Eating in Season: Winter Squash
Sunday, November 14, 2010
I’ve been cooking up all the squash I’ve been accumulating for the last few months. (I ran across a great deal on butternut squash—3 for $1.) I needed the floor space! Winter squash like pumpkins, butternut, and acorn, once field hardened (allowed to dry for a while outside so that their skins become hardened and so resist bruising), can store well for a long time at room temperature with low humidity. Some squash have a longer storage life than others. Pumpkins and butternut squash will keep all winter if their skins are not bruised or broken, while acorn squash must be eaten within a much shorter time or they begin to decay.
The flesh of some squash is finer grained, such as butternut and buttercup, and better for use in pie and casserole recipes.

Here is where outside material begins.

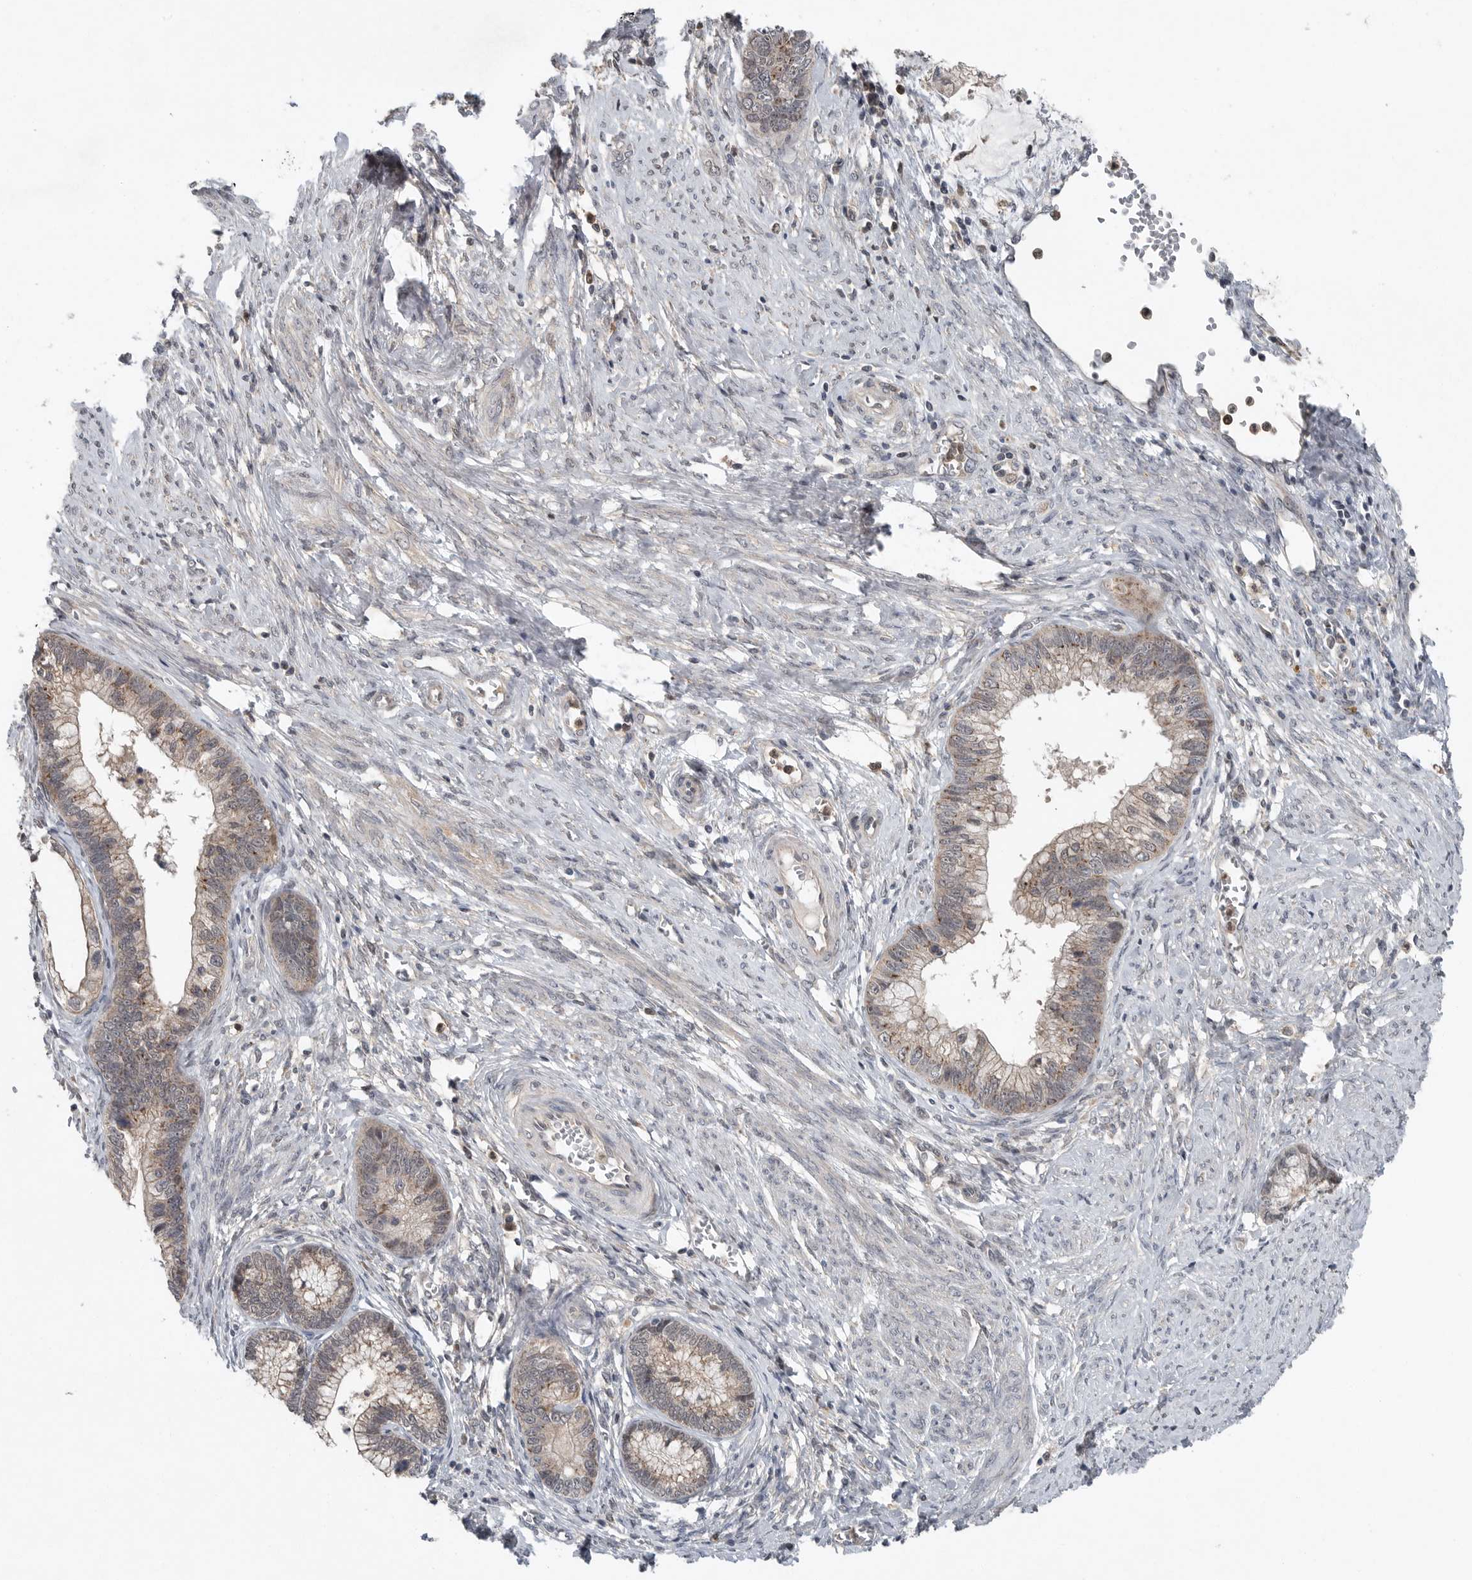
{"staining": {"intensity": "weak", "quantity": ">75%", "location": "cytoplasmic/membranous"}, "tissue": "cervical cancer", "cell_type": "Tumor cells", "image_type": "cancer", "snomed": [{"axis": "morphology", "description": "Adenocarcinoma, NOS"}, {"axis": "topography", "description": "Cervix"}], "caption": "Brown immunohistochemical staining in adenocarcinoma (cervical) reveals weak cytoplasmic/membranous positivity in about >75% of tumor cells.", "gene": "SCP2", "patient": {"sex": "female", "age": 44}}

Other squash, such as the spaghetti or acorn squash, have a more fibrous consistency and are best eaten stuffed or with butter and brown sugar right out of their shells.
The easiest way to cook a squash is to bake it, but there are a few things you need to do before you pop it in your oven.
1. Wash the outer shell of the squash with a brush and a few drops of liquid dish soap and rinse well.
2. Cut the squash in half right down the middle with a big knife. I have a special tool that I slip over the knife blade that allows me to bear down on the pointy end of the knife safely. Some squash needs to be cracked open with a chisel or an ax—I use this method with big Hubbard squash.
3. Scoop out the “guts” and seeds. I use an ice cream scoop.
4. Place cavity downward on a shallow greased pan.
Bake in a medium oven (350°F) for 30 minutes or until a fork pushes easily through the shell and flesh.
Allow the squash to cool and then scoop the cooked flesh out of the shell in chunks and pack into freezer containers or bags.
You can use the cooked squash right away or it keeps well in the freezer until you need a pick-me-up later in the winter. Squash are rich in beta carotene and are very good for you! Enjoy. Begonia
Cleaning the Squash
My vintage ice cream scoop has a nice sharp edge which makes it a perfect tool for scraping the guts and seeds out of this squash.
Baked Butternut Squash
Butternut is one of the most versatile winter squashes. Plenty of fine-grained flesh that makes wonderful "Pumpkin" Pie and is also great in soup, stew, or layered in a casserole dish and reheated with brown sugar and butter with a sprinkling of cinnamon on top!